There's a full break down of Gaffer schema files on the next page, this section will instead cover the smaller additional config files that go along side the main Gaffer schema to tweak other aspects of the graph. The location of these files will need to be volume mounted into the container for them to be included in the deployment which is covered in more detail later in the guide.

Note

Many of these files have defaults already in the standard gaffer-rest container image, but its useful to still include them in the project to allow easy configuration.

Application Properties

This is probably the simplest configuration file in the Gaffer deployment. In the example that follows we use it to set the file location properties of where the other config files are (inside the container). See Graph Configuration for more details on this configuration file.

application.properties

gaffer.schemas=/gaffer/schema
gaffer.storeProperties=/gaffer/store/store.properties
gaffer.graph.config=/gaffer/graph/graphConfig.json

Graph Configuration

The graph configuration file is a JSON file that configures few bits of the Gaffer graph. Primarily it is used to set the name and description along with any additional hooks to run before an operation chain e.g. to impose limits on max results etc. For the example as, it is a very basic graph we just set the name and short description.

graphConfig.json

{
    "graphId": "ExampleGraph",
    "description": "An example graph"
}

Store Properties

The store properties file is used to configure how Gaffer will store its data. There are a few different stores available for Gaffer, these are explained in more detail in the reference documentation, but by default you must provide a store class and a store properties class. For this example we are using an Accumulo store as it is recommended for efficient storage and retrieval of large data volumes. It's set up requires a few custom properties which are outlined in the following file.

store.properties

gaffer.store.class=uk.gov.gchq.gaffer.accumulostore.AccumuloStore
gaffer.store.properties.class=uk.gov.gchq.gaffer.accumulostore.AccumuloProperties

# Accumulo specific config
accumulo.instance=accumulo
accumulo.zookeepers=zookeeper
accumulo.user=root
accumulo.password=secret

# General store config
gaffer.cache.service.default.class=uk.gov.gchq.gaffer.cache.impl.HashMapCacheService
gaffer.store.job.tracker.enabled=true
gaffer.store.operation.declarations=/gaffer/store/operationsDeclarations.json

Operations Declarations

The operation declarations file is a way of enabling additional operations in Gaffer. By default there are some built in operations already available (the REST API has a get all operations request to see a list), but its likely you might want to enable others or add your own custom ones. As the example will load its data from a local CSV file we can activate a couple of additional operations using the following file.

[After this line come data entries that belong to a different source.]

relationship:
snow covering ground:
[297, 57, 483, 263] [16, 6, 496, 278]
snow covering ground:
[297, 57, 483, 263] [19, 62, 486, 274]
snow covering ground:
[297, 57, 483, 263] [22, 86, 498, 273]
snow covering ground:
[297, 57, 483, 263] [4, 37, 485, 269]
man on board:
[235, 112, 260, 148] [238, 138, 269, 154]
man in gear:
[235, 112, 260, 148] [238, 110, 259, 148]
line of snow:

operationsDeclarations.json

{
    "operations": [
        {
            "operation": "uk.gov.gchq.gaffer.operation.impl.export.localfile.ImportFromLocalFile",
            "handler": {
                "class": "uk.gov.gchq.gaffer.store.operation.handler.export.localfile.ImportFromLocalFileHandler"
            }
        },
        {
            "operation": "uk.gov.gchq.gaffer.operation.impl.export.localfile.ExportToLocalFile",
            "handler": {
                "class": "uk.gov.gchq.gaffer.store.operation.handler.export.localfile.ExportToLocalFileHandler"
            }
        }
    ]
}

The two additional operations already exist in Gaffer (in the code base: ImportFromLocalFile and ExportToLocalFile), what this file is doing is essentially activating them and setting the handler class for them. The ImportFromLocalFile usage is demonstrated in the using the API section to load some data.

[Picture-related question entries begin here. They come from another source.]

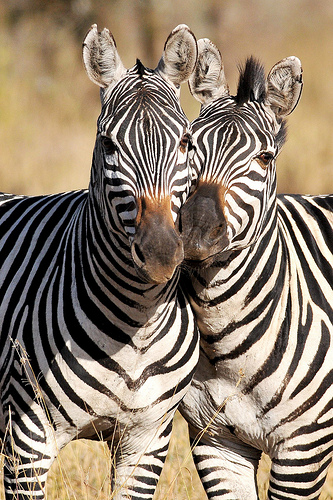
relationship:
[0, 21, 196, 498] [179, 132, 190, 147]
zebra has right eye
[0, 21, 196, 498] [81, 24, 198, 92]
zebra has ears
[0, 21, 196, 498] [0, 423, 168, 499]
zebra has legs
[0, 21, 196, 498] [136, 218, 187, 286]
zebra has nose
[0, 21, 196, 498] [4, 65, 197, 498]
zebra has stripes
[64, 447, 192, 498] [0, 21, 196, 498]
grass below zebra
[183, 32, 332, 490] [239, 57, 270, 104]
zebra has hair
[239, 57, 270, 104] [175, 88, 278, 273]
hair at top of head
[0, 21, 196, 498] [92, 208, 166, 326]
zebra has neck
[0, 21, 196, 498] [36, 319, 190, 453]
zebra has torso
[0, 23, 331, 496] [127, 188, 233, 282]
zebras have noses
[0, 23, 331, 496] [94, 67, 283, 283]
zebras have faces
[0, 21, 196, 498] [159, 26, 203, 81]
zebra has right ear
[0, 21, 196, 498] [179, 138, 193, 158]
zebra has right eye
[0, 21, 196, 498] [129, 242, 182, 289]
zebra has mouth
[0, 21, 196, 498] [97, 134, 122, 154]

This operation allows us to pass a local CSV file (in the container) which will be read line by line and get a stream of the line strings. This is very useful when we start using Operation Chains as we can pass this stream of data as the input to the next operation in the chain similar to shell pipes.

Note

The location of the file needs to be set via the store properties file using the gaffer.store.operation.declarations property (see previous section).